Wed Aug 6 17:05:16 CEST 2008

André Malo wrote:
> * Matt Giuca wrote: 
>> We've reached, to quote Guido, "as close as consensus as we can get on
>> this issue".
> 
> There are a lot of quotes around. Including "After the most recent flurry of 
> discussion I've lost track of what's the right thing to do."
> But I don't talk for other people.

Let's not play the who-can-find-the-best-quote-to-make-their-point game. 
Yes, there was a lot of discussion, and yes, it would be difficult to 
follow if it wasn't something you were paying much attention to. I 
believe (as someone who didn't even participate in the discussion) that 
it was clear that:

   * quote/unquote should "just work" for strings in 3.x. Meaning that
     quote should be str->str and unquote str->str, because *most* uses
     of quote/unquote are naive. There is a quite clear proclamation from
     the BDFL that quote/unquote should not be bound by pedantic readings
     of the RFCs.

   * an alternative set of functions that support byte->str and str->byte
     should be added to support other use-cases that are less naive. Matt
     added unquote_to_bytes/quote_from_bytes to fill this gap. Bill
     agreed it was sufficient to satisfy his use-cases (stipulating that
     they are a necessary addition if any change should be made at all).
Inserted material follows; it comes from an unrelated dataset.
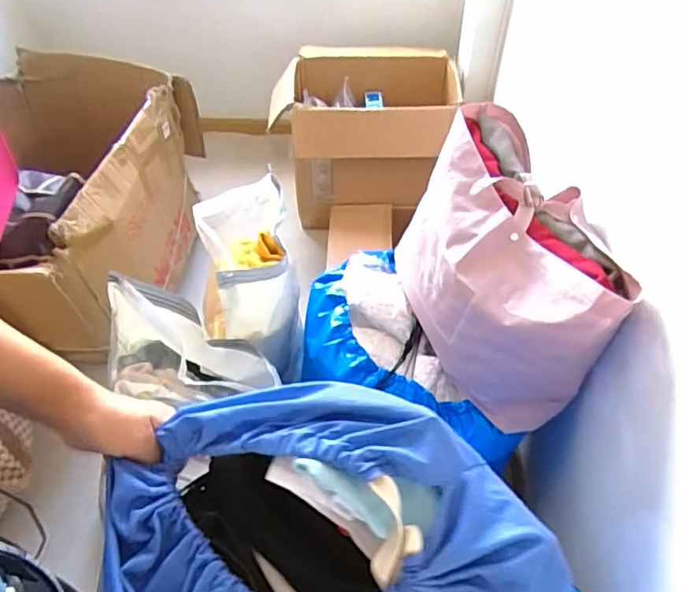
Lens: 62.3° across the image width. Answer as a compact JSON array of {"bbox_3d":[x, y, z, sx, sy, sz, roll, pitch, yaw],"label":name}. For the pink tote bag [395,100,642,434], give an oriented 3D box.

>> There is a bug in Python. I've proposed a working fix, and nobody else
>> has.
> 
> Well, you proposed a patch ;-)
> It may fix things, it will break a lot. While this was denied over and over 
> again, it's still gonna happen, because the axioms are still not accounting 
> for the reality.

I've not read anyone other than Bill come forward saying they had a lot 
of code that uses quote/unquote that will be broke. Matt has went 
through the stdlib and found most uses consistent with the 
"quote/unquote users are naive" statement. I would suggest that the onus 
is on you to substantiate this claim that "it will break a lot."

>> I made all the changes the community suggested. 
> 
> I don't think so.

This short reply is useless. What are those changes? If your problem is 
that *your* suggestions were dropped, then I remind you that they *were 
discussed*. And, Matt correctly pointed out that setting the defaults to 
encoding in latin-1 and decoding in utf-8 would be a nightmare. It would 
be much more sane to pick one encoding for both. However, which encoding 
it should be is an arguable point. The apparent consensus was that most 
people didn't care as long as they could override it.

>> What more needs to be discussed here?
> 
> Huh? You feel, the discussion is over?

Can we please avoid discussions about discussion? Arguing about arguing 
does not benefit this discussion. If you have a problem with his 
proposed patch, then please elaborate on that rather than /just/ 
complain that it is unsatisfactory in some way.

Do you agree there is a bug? Do you agree it needs to be solved? And, 
what about the proposed solution is unsatisfactory?

-Scott

-- 
Scott Dial
scott at scottdial.com
scodial at cs.indiana.edu